PROBLEM REQUIREMENTS:
Once the pictures are set aside, repeat all of the data below exactly.
**** EXTRACTED RECORDS ****
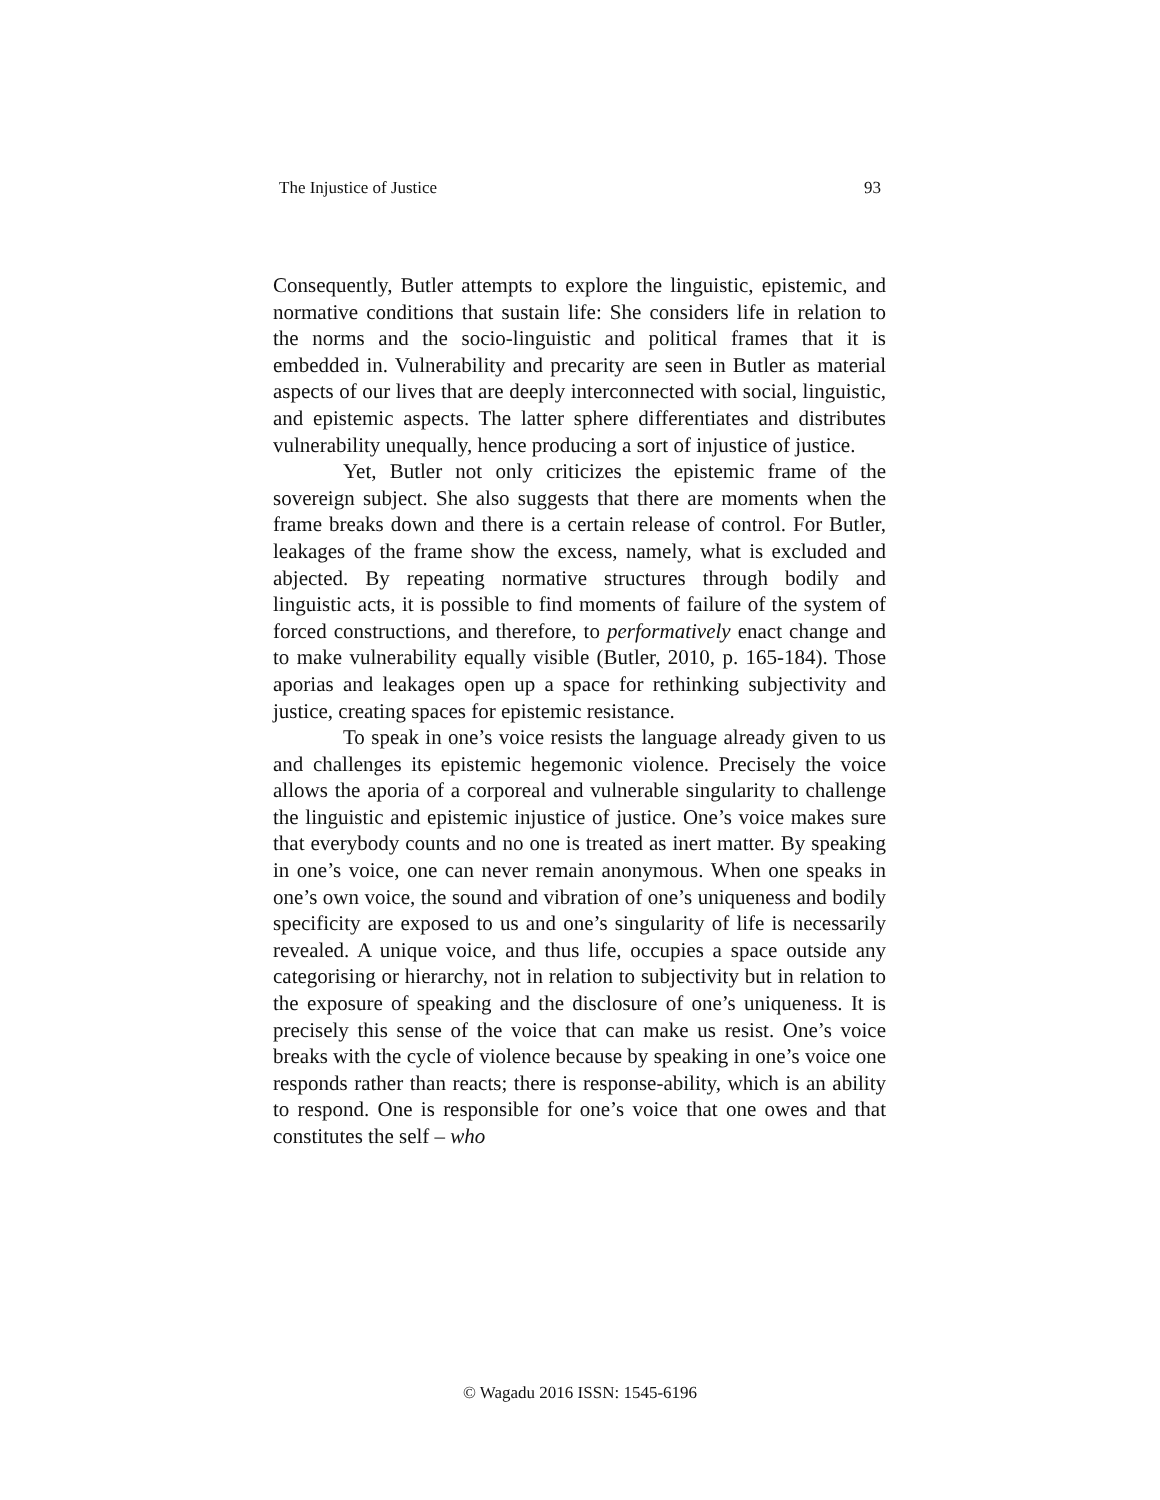The Injustice of Justice 93
Consequently, Butler attempts to explore the linguistic, epistemic, and normative conditions that sustain life: She considers life in relation to the norms and the socio-linguistic and political frames that it is embedded in. Vulnerability and precarity are seen in Butler as material aspects of our lives that are deeply interconnected with social, linguistic, and epistemic aspects. The latter sphere differentiates and distributes vulnerability unequally, hence producing a sort of injustice of justice.
Yet, Butler not only criticizes the epistemic frame of the sovereign subject. She also suggests that there are moments when the frame breaks down and there is a certain release of control. For Butler, leakages of the frame show the excess, namely, what is excluded and abjected. By repeating normative structures through bodily and linguistic acts, it is possible to find moments of failure of the system of forced constructions, and therefore, to performatively enact change and to make vulnerability equally visible (Butler, 2010, p. 165-184). Those aporias and leakages open up a space for rethinking subjectivity and justice, creating spaces for epistemic resistance.
To speak in one’s voice resists the language already given to us and challenges its epistemic hegemonic violence. Precisely the voice allows the aporia of a corporeal and vulnerable singularity to challenge the linguistic and epistemic injustice of justice. One’s voice makes sure that everybody counts and no one is treated as inert matter. By speaking in one’s voice, one can never remain anonymous. When one speaks in one’s own voice, the sound and vibration of one’s uniqueness and bodily specificity are exposed to us and one’s singularity of life is necessarily revealed. A unique voice, and thus life, occupies a space outside any categorising or hierarchy, not in relation to subjectivity but in relation to the exposure of speaking and the disclosure of one’s uniqueness. It is precisely this sense of the voice that can make us resist. One’s voice breaks with the cycle of violence because by speaking in one’s voice one responds rather than reacts; there is response-ability, which is an ability to respond. One is responsible for one’s voice that one owes and that constitutes the self – who
© Wagadu 2016 ISSN: 1545-6196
****
RESPONSE TO THE EXERCISE:
The Injustice of Justice 93
Consequently, Butler attempts to explore the linguistic, epistemic, and normative conditions that sustain life: She considers life in relation to the norms and the socio-linguistic and political frames that it is embedded in. Vulnerability and precarity are seen in Butler as material aspects of our lives that are deeply interconnected with social, linguistic, and epistemic aspects. The latter sphere differentiates and distributes vulnerability unequally, hence producing a sort of injustice of justice.
Yet, Butler not only criticizes the epistemic frame of the sovereign subject. She also suggests that there are moments when the frame breaks down and there is a certain release of control. For Butler, leakages of the frame show the excess, namely, what is excluded and abjected. By repeating normative structures through bodily and linguistic acts, it is possible to find moments of failure of the system of forced constructions, and therefore, to performatively enact change and to make vulnerability equally visible (Butler, 2010, p. 165-184). Those aporias and leakages open up a space for rethinking subjectivity and justice, creating spaces for epistemic resistance.
To speak in one’s voice resists the language already given to us and challenges its epistemic hegemonic violence. Precisely the voice allows the aporia of a corporeal and vulnerable singularity to challenge the linguistic and epistemic injustice of justice. One’s voice makes sure that everybody counts and no one is treated as inert matter. By speaking in one’s voice, one can never remain anonymous. When one speaks in one’s own voice, the sound and vibration of one’s uniqueness and bodily specificity are exposed to us and one’s singularity of life is necessarily revealed. A unique voice, and thus life, occupies a space outside any categorising or hierarchy, not in relation to subjectivity but in relation to the exposure of speaking and the disclosure of one’s uniqueness. It is precisely this sense of the voice that can make us resist. One’s voice breaks with the cycle of violence because by speaking in one’s voice one responds rather than reacts; there is response-ability, which is an ability to respond. One is responsible for one’s voice that one owes and that constitutes the self – who
© Wagadu 2016 ISSN: 1545-6196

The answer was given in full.